The environmental services and industrial solutions firm posted $575 million in revenue for the quarter, essentially unchanged from a year earlier. The company recorded a GAAP loss from continuing operations of $20 million, compared with an $11 million loss in the same period last year. Adjusted EBITDA fell to $74 million from $85 million in the prior-year quarter, reflecting softer contributions from Harsco Environmental and Harsco Rail.
CEO Nick Grasberger cited record performance from the Clean Earth division, driven by higher volumes and stronger pricing. But he acknowledged broader pressures, pointing to weak demand in Harsco Rail and higher operating costs and project delays in Harsco Environmental. “Given the mixed performance in the quarter, we’ve lowered our full year outlook,” Grasberger said.
Segment Results Show Uneven Momentum
Harsco Environmental booked $261 million in revenue, down from $279 million a year earlier. The decline was tied to divestitures, lower eco-product sales, and site exits. Segment operating income dropped sharply to $13 million from $33 million. Clean Earth, meanwhile, delivered a 6% revenue increase to $250 million, maintaining steady operating income and improving adjusted earnings.

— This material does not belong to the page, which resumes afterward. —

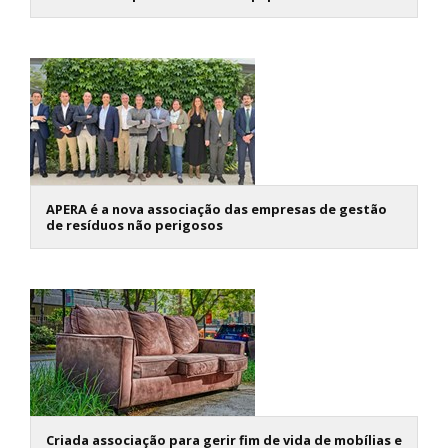
APERA é a nova associação das empresas de gestão
de resíduos não perigosos
Criada associação para gerir fim de vida de mobílias e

Harsco Rail posted a 10% revenue increase to $64 million but sustained another operating loss as higher manufacturing costs and a less favorable mix weighed on results.
Revised Outlook Reflects Persistent Challenges
Enviri now expects full-year adjusted EBITDA between $268 million and $278 million, down from a previously projected $290 million to $310 million. The company also forecasts adjusted free cash flow between negative $30 million and negative $20 million, reversing earlier expectations for positive results. Management said the updated guidance reflects ongoing volume and cost pressures, as well as timing shifts in anticipated payments.

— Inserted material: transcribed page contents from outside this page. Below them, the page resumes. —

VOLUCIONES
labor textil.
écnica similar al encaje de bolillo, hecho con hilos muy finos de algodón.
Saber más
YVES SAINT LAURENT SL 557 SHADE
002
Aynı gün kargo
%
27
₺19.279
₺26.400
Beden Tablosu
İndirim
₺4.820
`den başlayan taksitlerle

Credit Agreement Amendment Expands Strategic Options
The company amended its credit agreement in November, easing leverage requirements and granting flexibility to pursue potential portfolio moves — including the option to sell Clean Earth. The changes, Enviri said, strengthen its financial position as it continues exploring strategic alternatives.
Despite the near-term turbulence, Grasberger said Enviri remains well positioned to capitalize on long-term demand for environmental and industrial waste-management services. The company expects improvement initiatives and market recovery to support earnings growth over time.